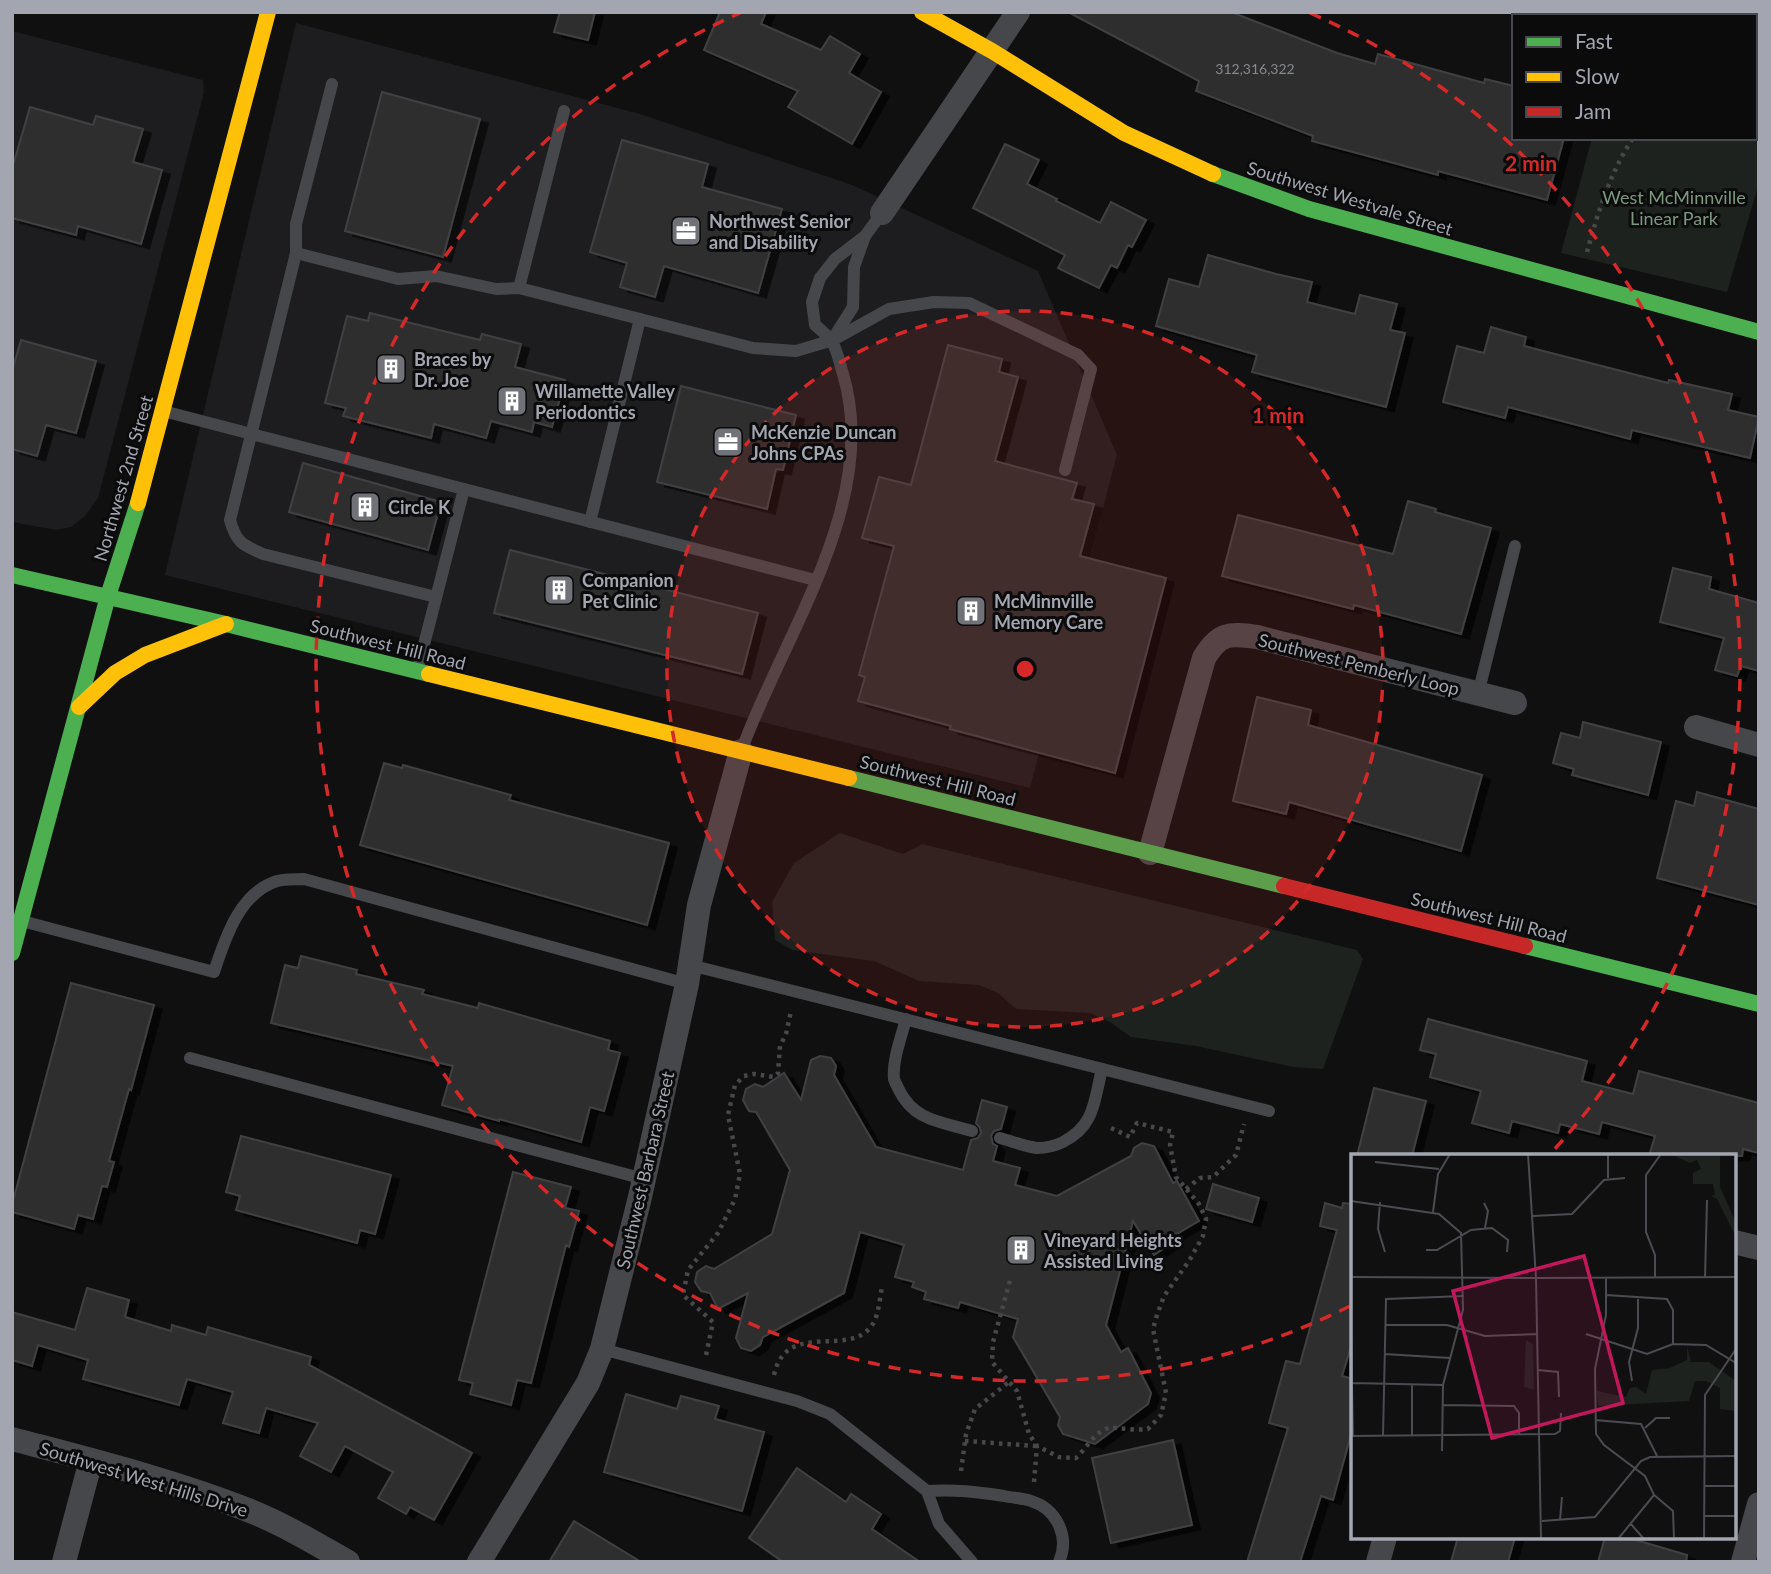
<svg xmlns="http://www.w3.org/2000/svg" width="1771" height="1574" font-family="Lato,sans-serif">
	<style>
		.built { fill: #1d1d1f }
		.green { fill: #1d221e }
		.building { fill: #2e2e2f; stroke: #404143; stroke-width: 2; filter: url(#shadow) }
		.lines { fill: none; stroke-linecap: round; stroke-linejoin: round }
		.path { stroke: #48484b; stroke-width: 4.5; stroke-dasharray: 3.5 5; stroke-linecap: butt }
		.lane { stroke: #46474a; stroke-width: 12 }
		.street { stroke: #46474a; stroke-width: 24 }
		.fast { stroke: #4caf50; stroke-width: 16 }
		.slow { stroke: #ffc107; stroke-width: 16 }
		.jam { stroke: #c62828; stroke-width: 16 }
		.ring { fill: none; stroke: #d62828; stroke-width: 3.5; stroke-dasharray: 12 9 }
		.labels { text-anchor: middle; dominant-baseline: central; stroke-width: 6; stroke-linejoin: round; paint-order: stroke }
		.number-label { font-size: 14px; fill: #868890 }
		.park-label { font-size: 18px; fill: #7c9980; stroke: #0b0b0c }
		.street-label { font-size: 18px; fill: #a3a6b0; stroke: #0b0b0c }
		.poi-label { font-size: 18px; font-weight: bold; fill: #a3a6b0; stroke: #0b0b0c; text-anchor: start }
		.inset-road { fill: none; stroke: #4b4c51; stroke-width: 2 }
		.view { fill: #c2185b; fill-opacity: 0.15; stroke: #c2185b; stroke-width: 3.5 }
		.inset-edge { fill: none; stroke: #a3a6b0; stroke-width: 3.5 }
		.centre { fill: #d62828; stroke: #0b0b0c; stroke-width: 3.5 }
		.ring-label { font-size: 21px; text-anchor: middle; font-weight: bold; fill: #d62828; stroke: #0b0b0c; stroke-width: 6; stroke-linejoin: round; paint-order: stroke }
	</style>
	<defs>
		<filter id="shadow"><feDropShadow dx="8" dy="4.5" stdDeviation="0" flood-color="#0009"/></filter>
	</defs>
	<rect width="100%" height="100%" fill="#101011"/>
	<g class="built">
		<path d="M296,23L640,114L852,185L1038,271L1117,455L1030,788L165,575Z"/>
		<path d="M12,31L203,80L204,92L98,498L85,516L71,527L56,530L12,522Z"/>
	</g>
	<g class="green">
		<path d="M1679,12H1759V183L1727,292L1561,253L1592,138H1755V16H1676Z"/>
		<path d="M840,833L903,854L922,844L1357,950L1363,959L1323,1069L1293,1067L1196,1046L1131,1037L1110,1022L1090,1013L1016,1009L998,993L979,985L919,981L874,961L792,950L775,940L772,902L794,863Z"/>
	</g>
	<g class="building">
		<path d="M560,12H595L588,40L554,32Z"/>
		<path d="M720,12H766L761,24L821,50L830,36L860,54L849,73L881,92L852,144L788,107L798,91L704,50Z"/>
		<path d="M1068,12H1231L1337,53L1375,64L1378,54L1484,83L1485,79L1514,86V138H1564L1547,200L1438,171V175L1312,141L1313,136L1196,91L1199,81Z"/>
		<path d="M382,92L480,119L443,257L345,231Z"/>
		<path d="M30,107L93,125L96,116L143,129L133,162L162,170L141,244L78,226L76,235L12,218V169Z"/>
		<path d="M622,140L708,164L702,187L782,209L758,293L664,266L655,297L620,287L627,263L590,252Z"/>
		<path d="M1005,144L1039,160L1027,184L1057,199L1056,201L1100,223L1111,202L1146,220L1132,247L1128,245L1117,268L1111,265L1099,288L1058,268L1065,255L973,208Z"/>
		<path d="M1208,255L1276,274L1312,282L1307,302L1355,314L1360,295L1397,304L1390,330L1405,333L1386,407L1252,372L1257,355L1156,326L1169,279L1199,287Z"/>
		<path d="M370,313L480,340L482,334L521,344L515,367L565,380L552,427L534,422L532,432L491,421L486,438L434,424L431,438L343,416L346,408L325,403L347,316L368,321Z"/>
		<path d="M1491,327L1526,337L1524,346L1668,383L1669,380L1732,394L1728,410L1759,417L1750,458L1632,430L1630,439L1508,407L1505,418L1443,402L1457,346L1484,353Z"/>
		<path d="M21,340L96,361L76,433L46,425L37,456L12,449V371Z"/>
		<path d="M948,345L1002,359L999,372L1018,377L995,461L1077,483L1072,499L1094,504L1080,556L1166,578L1115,773L950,729L951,726L858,701L865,677L859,675L894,546L862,538L879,477L911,485Z"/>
		<path d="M681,386L796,415L783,470L776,469L767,509L657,482Z"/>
		<path d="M303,463L441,502L428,550L289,512Z"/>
		<path d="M1408,501L1436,509L1435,512L1491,528L1461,634L1354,605L1353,609L1222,576L1238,515L1393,554Z"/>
		<path d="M510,550L758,613L742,674L494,613Z"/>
		<path d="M1673,568L1711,577L1709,589L1759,603V671L1741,666L1737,676L1715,670L1724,638L1660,622Z"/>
		<path d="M1257,697L1311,710L1308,725L1482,775L1461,851L1289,802L1286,814L1233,801Z"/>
		<path d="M1583,722L1661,742L1648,795L1572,775L1574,769L1553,763L1561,733L1580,738Z"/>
		<path d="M384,763L402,768L403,765L511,795L509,800L669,843L647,925L360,845Z"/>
		<path d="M1697,792L1759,809V905L1657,878L1676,801L1694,806Z"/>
		<path d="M301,956L357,970L356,974L424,990L422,994L478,1008L479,1003L610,1041L608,1050L620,1053L604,1111L590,1107L581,1142L499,1119V1121L442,1105L453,1066L271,1023L285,965L298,968Z"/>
		<path d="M71,983L154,1005L131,1090L129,1089L109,1161L114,1162L107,1187L102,1186L93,1219L78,1215L74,1229L12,1212V1205Z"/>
		<path d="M1428,1019L1587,1061L1582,1081L1633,1094L1639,1071L1759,1103V1153L1743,1149L1742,1156H1649L1655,1136L1602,1122L1599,1134L1560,1124L1558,1133L1512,1121L1509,1133L1472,1123L1481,1091L1430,1077L1436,1054L1420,1050Z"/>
		<path d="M820,1056L831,1058L836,1066L834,1075L876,1147L963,1170L971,1140L978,1138L981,1133L980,1128L976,1123L982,1100L1007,1107L1001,1129L994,1131L991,1136L993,1144L997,1146L993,1161L1020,1168L1015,1185L1057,1196L1131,1156L1134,1148L1142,1143L1154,1146L1173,1183L1177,1181L1199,1221L1170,1238L1173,1242L1154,1255L1133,1221L1106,1325L1121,1352L1128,1348L1151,1393L1148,1404L1095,1444L1063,1434L1058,1425L1060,1417L1013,1337L1018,1319L960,1302L958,1308L924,1299L926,1292L912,1287L914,1282L895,1277L904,1245L860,1232L844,1293L763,1337L760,1345L751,1351L741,1348L736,1338L748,1293L718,1309L710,1293L701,1291L695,1282L697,1272L706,1266L714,1269L772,1234L790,1170L756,1112L749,1111L743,1100L746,1089L755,1084L763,1087L784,1073L801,1100L811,1060Z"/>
		<path d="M1374,1088L1426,1101L1412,1156H1357Z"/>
		<path d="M241,1136L391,1175L375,1234L360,1230L357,1243L236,1210L240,1196L226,1192Z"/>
		<path d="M513,1172L571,1187L565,1208L579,1211L569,1247L566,1245L531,1383L517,1380L511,1405L470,1394L473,1383L459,1380Z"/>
		<path d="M1213,1184L1259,1198L1252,1222L1206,1209Z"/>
		<path d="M1325,1203L1342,1208L1343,1203L1353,1204V1340L1342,1376L1353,1379V1427L1333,1500L1321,1496L1300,1562H1247L1288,1428L1269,1423L1286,1361L1300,1364L1337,1230L1320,1226Z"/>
		<path d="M87,1288L129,1300L125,1317L171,1331L172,1325L206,1335L208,1327L311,1357L309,1365L472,1453L434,1520L410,1507L406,1514L378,1498L393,1472L345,1446L331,1472L300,1456L318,1423L266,1408L259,1433L223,1423L233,1392L187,1379L179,1405L83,1379L88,1360L38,1345L32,1366L12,1360V1312L75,1330Z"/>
		<path d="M626,1394L677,1409L681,1396L719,1406L715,1419L764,1432L742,1511L604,1472Z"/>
		<path d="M1173,1440L1192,1525L1111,1543L1092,1458Z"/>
		<path d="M797,1468L846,1502L851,1494L881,1514L872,1529L920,1562H783L749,1538Z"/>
		<path d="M574,1521L641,1562H549Z"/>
		<path d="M1458,1537H1515L1508,1562H1451Z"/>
		<path d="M1605,1537H1626L1687,1555L1686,1562H1598Z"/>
	</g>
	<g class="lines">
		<g class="path">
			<path d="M1708,16L1710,12"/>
			<path d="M1587,252C1598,212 1610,173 1633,138"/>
			<path d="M1186,1189L1200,1178L1213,1177L1236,1155L1244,1124"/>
			<path d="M1010,1281L993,1342L992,1362L1017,1391L1029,1434L1037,1446"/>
			<path d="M706,1355L713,1322L683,1295L688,1270L718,1233L735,1199L740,1174L728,1115L735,1085L744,1076L754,1074L774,1077L778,1073L780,1046L786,1034L791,1011"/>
			<path d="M774,1375C787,1316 855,1363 875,1320C879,1310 880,1297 882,1287"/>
			<path d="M965,1441L1036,1446"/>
			<path d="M961,1471L966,1434L975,1409L1009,1382"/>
			<path d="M1034,1482L1037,1446L1059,1457L1076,1458C1085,1450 1096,1430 1109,1428C1118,1427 1135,1431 1148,1429L1161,1415L1166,1393L1153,1329L1157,1315L1164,1296L1189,1261L1203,1236L1206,1219L1199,1204L1176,1177L1170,1145L1173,1132L1137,1123L1130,1137L1107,1126"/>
		</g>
		<g class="lane">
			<path d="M332,84L296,224V253L230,520C236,542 242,545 263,554L436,597"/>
			<path d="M296,253L398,279L436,276L496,289L519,288L753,348L796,351L833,340L889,309L934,302L969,303L1078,355L1091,369L1065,470"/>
			<path d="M519,288L564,111"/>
			<path d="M834,337L853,307L854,267L865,236"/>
			<path d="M163,411L815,580"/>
			<path d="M590,522L640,319"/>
			<path d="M418,668L464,489"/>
			<path d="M1478,694L1515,546"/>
			<path d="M742,749C784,634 881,500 843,374C835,347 837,343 815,325L812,302L820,278L835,259L865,236L882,213"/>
			<path d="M22,921L214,972C225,939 239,893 277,881C285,879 295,879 304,879L687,984"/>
			<path d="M690,965L1269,1111"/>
			<path d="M906,1019C901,1038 892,1061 894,1079C895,1082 898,1088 899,1090C914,1121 942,1122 972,1131"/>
			<path d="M190,1058L644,1179"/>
			<path d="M1000,1138C1012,1141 1025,1147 1037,1148C1046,1148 1055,1146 1063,1142C1095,1126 1094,1101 1102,1069"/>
			<path d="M602,1349L797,1401L830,1414L927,1491L939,1524L972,1562"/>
			<path d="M927,1491C955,1489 977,1492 1004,1496C1013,1498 1023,1498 1031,1501C1057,1509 1070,1537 1059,1562"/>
		</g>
		<g class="street">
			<path d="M882,213L1018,12"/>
			<path d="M1696,727L1759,745"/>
			<path d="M1150,853L1204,658C1219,633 1229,633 1257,637L1515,703"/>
			<path d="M1734,1242L1759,1248"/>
			<path d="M12,1439C91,1460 172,1480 248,1510C283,1524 315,1543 348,1562"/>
			<path d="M64,1562L91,1460"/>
			<path d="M479,1562L588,1383L602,1349L640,1197L687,984L699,905L741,751"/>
			<path d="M1378,1562L1385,1537"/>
			<path d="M1743,1562L1759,1504"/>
		</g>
		<g class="fast">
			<path d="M1213,174L1309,209L1759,332"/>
			<path d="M12,575L226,624L429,674"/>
			<path d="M849,778L1284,886"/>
			<path d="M1525,946L1759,1004"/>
			<path d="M12,953L108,596L138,503"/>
		</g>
		<g class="slow">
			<path d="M922,12L992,51L1124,133L1213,174"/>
			<path d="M138,503L268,12"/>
			<path d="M429,674L849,778"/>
			<path d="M79,707L115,673L145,655L226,624"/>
		</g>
		<path class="jam" d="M1284,886L1525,946"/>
	</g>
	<circle cx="1025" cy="669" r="358" fill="#d62828" fill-opacity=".12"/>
	<g class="ring">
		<circle cx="1025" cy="669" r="358"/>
		<path d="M1350 1306A715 715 0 1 1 740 13M1310 13A715 715 0 0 1 1552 1152"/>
	</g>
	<defs>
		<g id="office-square" transform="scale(1.575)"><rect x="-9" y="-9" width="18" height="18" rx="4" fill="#707278" stroke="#0b0b0c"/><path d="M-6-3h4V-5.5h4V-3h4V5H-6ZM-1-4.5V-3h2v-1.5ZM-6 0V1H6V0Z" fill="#fff"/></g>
		<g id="building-square" transform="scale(1.575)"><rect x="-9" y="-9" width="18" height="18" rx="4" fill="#707278" stroke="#0b0b0c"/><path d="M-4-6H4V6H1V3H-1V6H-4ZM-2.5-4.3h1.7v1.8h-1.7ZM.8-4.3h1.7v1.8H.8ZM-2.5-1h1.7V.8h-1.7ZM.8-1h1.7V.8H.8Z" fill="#fff"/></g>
	</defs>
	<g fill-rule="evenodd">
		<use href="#office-square" x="686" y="231"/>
		<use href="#building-square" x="391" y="369"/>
		<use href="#building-square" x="512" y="401"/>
		<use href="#office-square" x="728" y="442"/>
		<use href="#building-square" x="365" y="507"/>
		<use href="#building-square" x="559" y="590"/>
		<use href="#building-square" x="971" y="611"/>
		<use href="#building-square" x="1021" y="1250"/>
	</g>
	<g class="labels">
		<g class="number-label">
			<text x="1255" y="68">312,316,322</text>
		</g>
		<g class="park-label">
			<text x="1674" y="197">West McMinnville<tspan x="1674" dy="21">Linear Park</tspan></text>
		</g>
		<g class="street-label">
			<text transform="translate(1350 198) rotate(17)">Southwest Westvale Street</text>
			<text transform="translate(123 478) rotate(-74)">Northwest 2nd Street</text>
			<text transform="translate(388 644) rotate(14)">Southwest Hill Road</text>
			<text transform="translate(1359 664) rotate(14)">Southwest Pemberly Loop</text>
			<text transform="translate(938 780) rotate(14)">Southwest Hill Road</text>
			<text transform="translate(1489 917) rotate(14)">Southwest Hill Road</text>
			<text transform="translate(645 1170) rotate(-77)">Southwest Barbara Street</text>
			<text transform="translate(144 1479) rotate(17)">Southwest West Hills Drive</text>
		</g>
		<g class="poi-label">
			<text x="709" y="221">Northwest Senior<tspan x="709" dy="21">and Disability</tspan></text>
			<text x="414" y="359">Braces by<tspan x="414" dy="21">Dr. Joe</tspan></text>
			<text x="535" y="391">Willamette Valley<tspan x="535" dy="21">Periodontics</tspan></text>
			<text x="751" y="432">McKenzie Duncan<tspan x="751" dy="21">Johns CPAs</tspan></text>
			<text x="388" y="507">Circle K</text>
			<text x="582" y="580">Companion<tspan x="582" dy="21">Pet Clinic</tspan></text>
			<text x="994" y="601">McMinnville<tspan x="994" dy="21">Memory Care</tspan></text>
			<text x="1044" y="1240">Vineyard Heights<tspan x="1044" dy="21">Assisted Living</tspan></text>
		</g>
	</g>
	<g transform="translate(1351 1154)">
		<rect width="385" height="385" fill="#101011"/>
		<path d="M319,0H369V33L385,69V83L366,45L360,42L364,41L362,30H342V19L350,15L346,6L339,9ZM175,186L182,190L183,236L173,233ZM336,192L340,208H358L385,227V257L369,255V234L355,227H344L338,247L247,252L246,237L275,243L279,234L285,233L295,240L301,216L319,214L336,206Z" fill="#1d221e"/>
		<path class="inset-road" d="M129,0H173M177,0L185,124L385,123M385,0V29M257,1V24M24,8L88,15M0,47L88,60L110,79L112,156L92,231L91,297M29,48L27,75L34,98M133,49L137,57L134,74M82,58L87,20L99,0M182,62L221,60L253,26L274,24M75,96H86L120,76L141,74L157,86L156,98M0,123L185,124L190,385M255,124V161L244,215L245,280L253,291L294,322L303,341L322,357L323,385M304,124V101L295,78V21L310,0M354,124L356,46M255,141L316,145L322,156V190M34,171H96L134,182L187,180M235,180L296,200L322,190L355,191L385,209M0,181L2,282M33,200L99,204M187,216L207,218L208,243M281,227L278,208L287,174V145M1,229L92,231M61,230V282M91,251L163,252L168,259V281M244,266L290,270L306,302M294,274L305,264H319M0,282L204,280L209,277L210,259M32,282L35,145L113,142M353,332H385M353,362H385M209,366L211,343M191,367L244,363L290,307L299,303L385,302M279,369L293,385M267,385L303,341M353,385L354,241L385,195"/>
		<path class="view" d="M233,102L272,249L141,284L102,137Z"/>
		<rect width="385" height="385" class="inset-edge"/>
	</g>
	<circle cx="1025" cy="669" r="10" class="centre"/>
	<g class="ring-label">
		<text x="1531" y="171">2 min</text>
		<text x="1278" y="423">1 min</text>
	</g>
	<rect width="1771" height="1574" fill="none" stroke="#a3a6b0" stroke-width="28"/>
	<rect x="1512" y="14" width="245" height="126" fill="#0b0b0c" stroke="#48494e" stroke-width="2"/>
	<rect x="1526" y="37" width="35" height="10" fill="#4caf50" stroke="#48494e" stroke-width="2"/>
	<text x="1575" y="49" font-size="21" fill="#a3a6b0">Fast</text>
	<rect x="1526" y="72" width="35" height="10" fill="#ffc107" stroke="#48494e" stroke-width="2"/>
	<text x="1575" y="84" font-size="21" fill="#a3a6b0">Slow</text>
	<rect x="1526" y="107" width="35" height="10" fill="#c62828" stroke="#48494e" stroke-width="2"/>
	<text x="1575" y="119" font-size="21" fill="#a3a6b0">Jam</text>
</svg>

■ ■ ■ ■ ■

Working through the records, find each line containing the word "lines" and copy it.

## Solved exercise:
		.lines { fill: none; stroke-linecap: round; stroke-linejoin: round }
	<g class="lines">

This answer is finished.